The Experiment: Adding "Iron Clumps"

The researchers used a high-tech microscope (STM) to watch this dance floor. To create disorder, they didn't just shake the floor; they carefully sprinkled tiny, invisible clumps of iron onto the surface. Think of these clumps as "bouncers" or "obstacles" that the electron-dancers had to navigate around.

They watched what happened to the dance as they added more and more bouncers.

The Three Acts of the Dance

Act 1: The Perfect Waltz (Low Disorder)
At first, with just a few bouncers, the dancers are still holding hands. They form a tight circle (a superconducting gap). Even though there are obstacles, the team is strong enough to keep dancing in sync. The music is clear, and the steps are precise.

Act 2: The Confused Shuffle (Medium Disorder)
As they add more bouncers, the dance floor gets crowded. The dancers can't hold hands in a perfect circle anymore. The music gets fuzzy, and the clear steps disappear. The "gap" in the dance floor changes shape from a smooth curve to a sharp "V" shape. The dancers are still trying to pair up, but they are struggling to stay in sync with the whole room. They are in a "pseudo-gap" state—pairing up locally but failing to move together globally.

Act 3: The Frozen Puddles (High Disorder)
This is where the magic happens. When the floor is covered in so many bouncers that it should be completely impossible to dance, the scientists expected the music to stop entirely. Instead, they saw something surprising.

The dancers stopped moving across the whole floor, but in the tiny pockets between the bouncers, they formed super-tight, super-strong bonds. It's as if the obstacles forced the dancers into tiny, isolated rooms where they had no choice but to hug each other incredibly tightly.

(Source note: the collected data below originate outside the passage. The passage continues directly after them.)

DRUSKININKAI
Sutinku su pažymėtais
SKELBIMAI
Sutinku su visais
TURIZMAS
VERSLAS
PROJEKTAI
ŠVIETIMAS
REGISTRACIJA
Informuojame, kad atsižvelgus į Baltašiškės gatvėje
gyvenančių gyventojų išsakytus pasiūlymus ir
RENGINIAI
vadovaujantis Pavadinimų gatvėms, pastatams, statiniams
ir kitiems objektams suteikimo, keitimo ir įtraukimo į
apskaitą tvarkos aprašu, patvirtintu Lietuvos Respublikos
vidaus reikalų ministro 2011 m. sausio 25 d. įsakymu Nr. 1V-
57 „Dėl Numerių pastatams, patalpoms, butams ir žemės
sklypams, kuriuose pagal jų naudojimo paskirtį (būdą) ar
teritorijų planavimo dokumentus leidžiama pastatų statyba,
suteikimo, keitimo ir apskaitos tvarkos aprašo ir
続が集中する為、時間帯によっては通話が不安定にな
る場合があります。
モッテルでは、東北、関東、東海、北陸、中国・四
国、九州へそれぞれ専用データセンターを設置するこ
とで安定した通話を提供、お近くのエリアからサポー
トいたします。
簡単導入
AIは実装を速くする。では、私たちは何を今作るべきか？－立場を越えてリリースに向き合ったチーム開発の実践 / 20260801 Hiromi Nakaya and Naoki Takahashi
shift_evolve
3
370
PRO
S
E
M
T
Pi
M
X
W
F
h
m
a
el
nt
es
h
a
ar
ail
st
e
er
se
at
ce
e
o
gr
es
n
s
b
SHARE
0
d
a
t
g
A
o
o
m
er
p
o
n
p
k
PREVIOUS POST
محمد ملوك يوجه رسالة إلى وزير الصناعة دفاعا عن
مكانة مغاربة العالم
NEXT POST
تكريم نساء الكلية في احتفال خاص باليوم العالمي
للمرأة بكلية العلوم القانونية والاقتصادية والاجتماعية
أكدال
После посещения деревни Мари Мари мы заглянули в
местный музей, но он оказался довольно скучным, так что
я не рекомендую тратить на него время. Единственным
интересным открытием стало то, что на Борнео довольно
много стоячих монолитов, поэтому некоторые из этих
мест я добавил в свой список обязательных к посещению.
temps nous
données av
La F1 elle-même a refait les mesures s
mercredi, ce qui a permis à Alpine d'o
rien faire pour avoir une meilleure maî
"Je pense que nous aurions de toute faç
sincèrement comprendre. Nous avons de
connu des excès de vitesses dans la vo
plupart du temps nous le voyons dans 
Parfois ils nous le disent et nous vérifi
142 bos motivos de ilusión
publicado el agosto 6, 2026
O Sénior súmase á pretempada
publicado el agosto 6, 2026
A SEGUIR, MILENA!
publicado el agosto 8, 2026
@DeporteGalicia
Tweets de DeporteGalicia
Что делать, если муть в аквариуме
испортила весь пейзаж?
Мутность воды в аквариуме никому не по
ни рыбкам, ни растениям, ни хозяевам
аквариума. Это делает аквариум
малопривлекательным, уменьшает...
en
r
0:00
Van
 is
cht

  • The Result: Instead of a flat, empty floor, they saw a massive "U-shaped" gap.
  • The Meaning: The electrons are no longer flowing (it's an insulator), but they are still "paired up" in a very strong, localized way. The disorder didn't just break the superconductivity; it actually strengthened the bonds in these tiny pockets, creating a new kind of "super-insulator."

The Big Picture: Why This Matters

Usually, we think of disorder as the enemy of order. If you mess up a system, it breaks.

This paper shows that in the quantum world, disorder can actually create new, strange forms of order.

  • The Analogy: Imagine a crowd of people trying to walk through a city. If you build a few walls, they get confused. But if you build so many walls that people are trapped in tiny alleyways, they might end up forming incredibly tight-knit communities in those alleys, even though they can't travel across the city anymore.

The scientists found that the "dance" didn't just stop; it transformed. The electrons got stuck (localized) by the disorder, but in getting stuck, they paired up even more strongly than before. This proves that the transition from a superconductor to an insulator isn't just a simple "on/off" switch. It's a complex journey where the material invents a new, strange phase of matter in between.

In a Nutshell

By sprinkling iron clumps on a superconductor, the researchers watched the electrons go from dancing in a perfect circle, to stumbling in a crowd, to finally huddling together in tight, frozen groups because the obstacles forced them to. This "frozen huddle" is a new state of matter that helps us understand how quantum materials behave when they are pushed to their limits.